(Page images and extracted text)

########

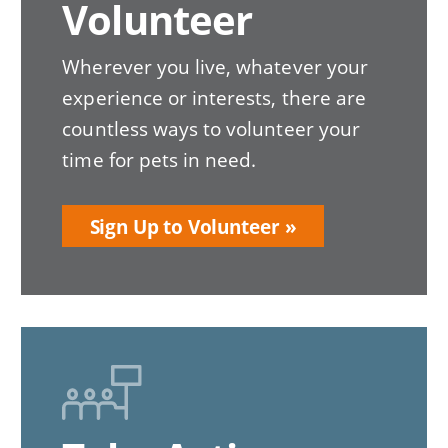
Volunteer
Wherever you live, whatever your
experience or interests, there are
countless ways to volunteer your
time for pets in need.
Sign Up to Volunteer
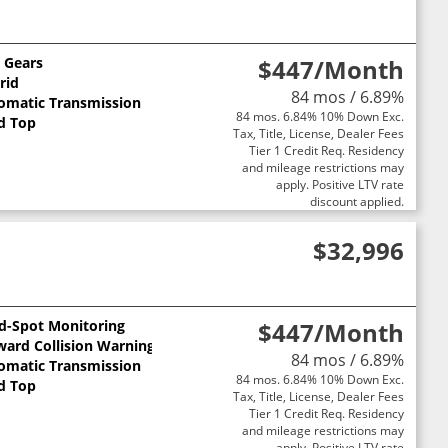
0 Gears
$447
/Month
rid
84 mos / 6.89%
omatic Transmission
84 mos. 6.84% 10% Down Exc.
d Top
Tax, Title, License, Dealer Fees
Tier 1 Credit Req. Residency
and mileage restrictions may
apply. Positive LTV rate
discount applied.
$32,996
nd-Spot Monitoring
$447
/Month
ward Collision Warning
84 mos / 6.89%
omatic Transmission
84 mos. 6.84% 10% Down Exc.
d Top
Tax, Title, License, Dealer Fees
Tier 1 Credit Req. Residency
and mileage restrictions may
apply. Positive LTV rate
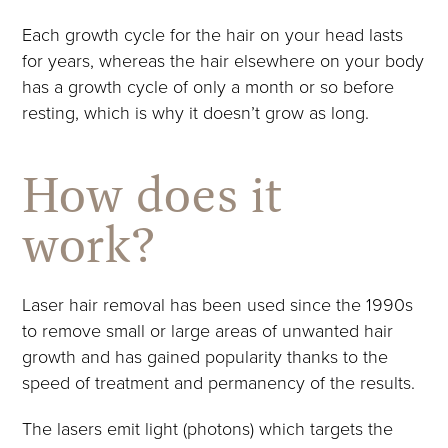
Each growth cycle for the hair on your head lasts
for years, whereas the hair elsewhere on your body
has a growth cycle of only a month or so before
resting, which is why it doesn’t grow as long.
How does it
work?
Laser hair removal has been used since the 1990s
to remove small or large areas of unwanted hair
growth and has gained popularity thanks to the
speed of treatment and permanency of the results.
The lasers emit light (photons) which targets the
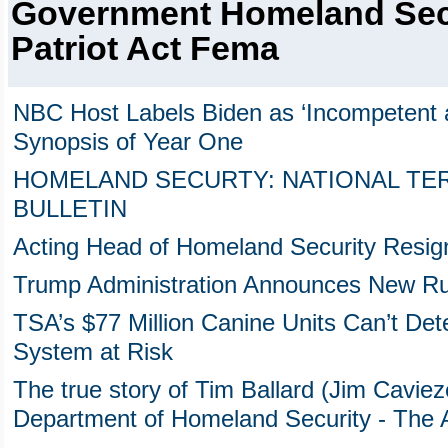
Government Homeland Sec
Patriot Act Fema
NBC Host Labels Biden as ‘Incompetent an
Synopsis of Year One
HOMELAND SECURTY: NATIONAL TE
BULLETIN
Acting Head of Homeland Security Resig
Trump Administration Announces New Ru
TSA’s $77 Million Canine Units Can’t Dete
System at Risk
The true story of Tim Ballard (Jim Cavieze
Department of Homeland Security - The Ab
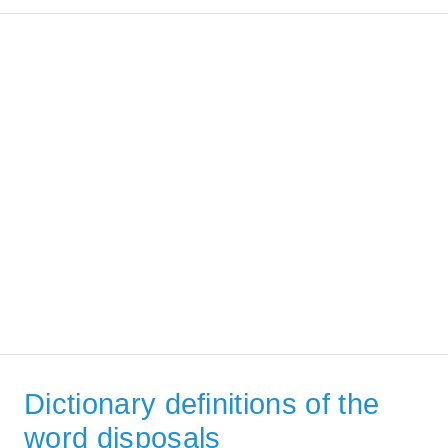
Dictionary definitions of the
word disposals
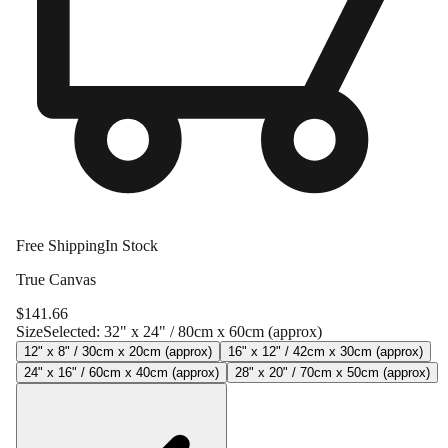
Free Shipping
In Stock
True Canvas
$
141.66
Size
Selected:
32" x 24" / 80cm x 60cm (approx)
12" x 8" / 30cm x 20cm (approx)
16" x 12" / 42cm x 30cm (approx)
24" x 16" / 60cm x 40cm (approx)
28" x 20" / 70cm x 50cm (approx)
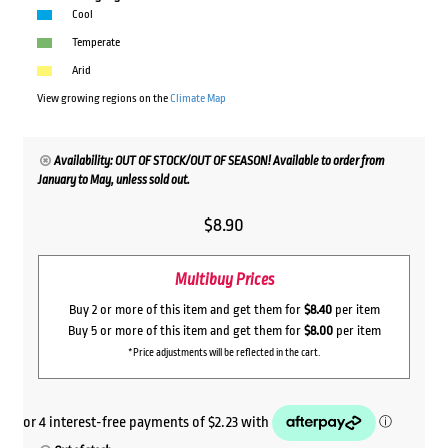
Cool
Temperate
Arid
View growing regions on the
Climate Map
Availability: OUT OF STOCK/OUT OF SEASON! Available to order from
January to May, unless sold out.
$
8.90
Multibuy Prices
Buy 2 or more of this item and get them for
$8.40
per item
Buy 5 or more of this item and get them for
$8.00
per item
*Price adjustments will be reflected in the cart.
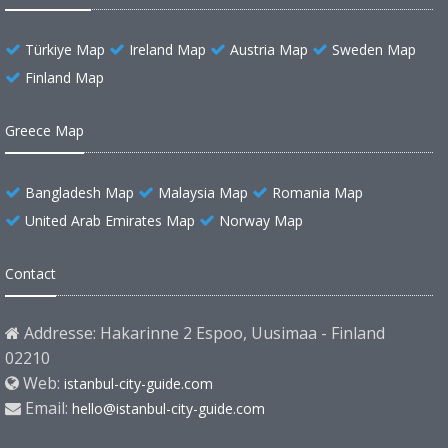
Türkiye Map
Ireland Map
Austria Map
Sweden Map
Finland Map
Greece Map
Bangladesh Map
Malaysia Map
Romania Map
United Arab Emirates Map
Norway Map
Contact
Addresse: Hakarinne 2 Espoo, Uusimaa - Finland
02210
Web:
istanbul-city-guide.com
Email:
hello@istanbul-city-guide.com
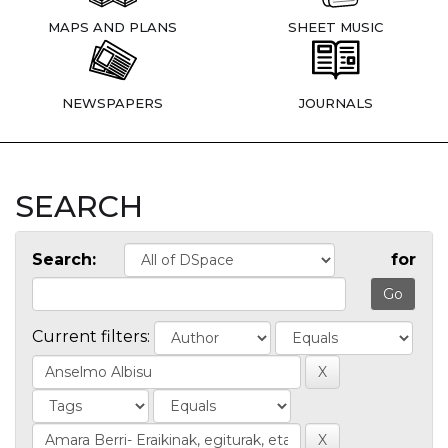
MAPS AND PLANS
SHEET MUSIC
NEWSPAPERS
JOURNALS
SEARCH
Search:
for
Current filters:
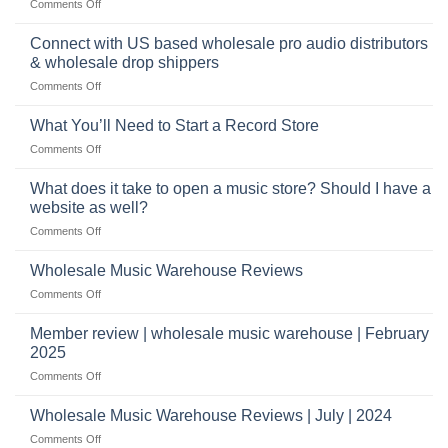
on
Comments Off
selling
highly
School
musical
profitable
band
Connect with US based wholesale pro audio distributors
instruments
equipment
online
& wholesale drop shippers
plays
on
Comments Off
a
Connect
crucial
with
role
What You’ll Need to Start a Record Store
US
on
Comments Off
based
What
wholesale
You’ll
What does it take to open a music store? Should I have a
pro
Need
audio
website as well?
to
distributors
on
Comments Off
Start
&
What
a
wholesale
does
Record
Wholesale Music Warehouse Reviews
drop
it
Store
shippers
on
Comments Off
take
Wholesale
to
Music
Member review | wholesale music warehouse | February
open
Warehouse
a
2025
Reviews
music
on
Comments Off
store?
Member
Should
review
Wholesale Music Warehouse Reviews | July | 2024
I
|
have
on
Comments Off
wholesale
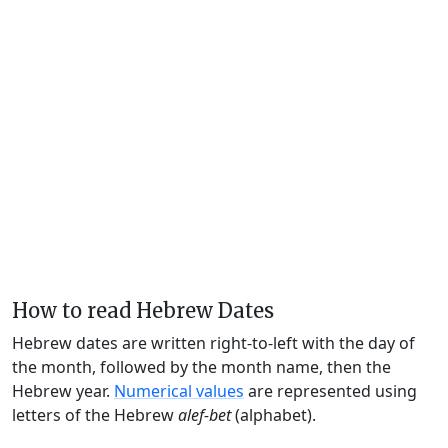
How to read Hebrew Dates
Hebrew dates are written right-to-left with the day of
the month, followed by the month name, then the
Hebrew year.
Numerical values
are represented using
letters of the Hebrew
alef-bet
(alphabet).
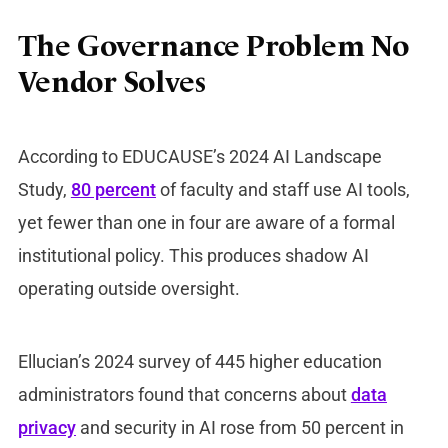
The Governance Problem No
Vendor Solves
According to EDUCAUSE’s 2024 AI Landscape
Study,
80 percent
of faculty and staff use AI tools,
yet fewer than one in four are aware of a formal
institutional policy. This produces shadow AI
operating outside oversight.
Ellucian’s 2024 survey of 445 higher education
administrators found that concerns about
data
privacy
and security in AI rose from 50 percent in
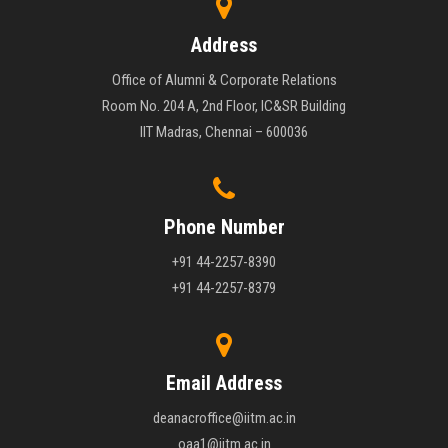
Address
Office of Alumni & Corporate Relations
Room No. 204 A, 2nd Floor, IC&SR Building
IIT Madras, Chennai – 600036
Phone Number
+91 44-2257-8390
+91 44-2257-8379
Email Address
deanacroffice@iitm.ac.in
oaa1@iitm.ac.in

########

# DIRECTIONS
Gather up, from the records above, each line where the word "Start" appears.

# YOUR SOLUTION
What You’ll Need to Start a Record Store
Start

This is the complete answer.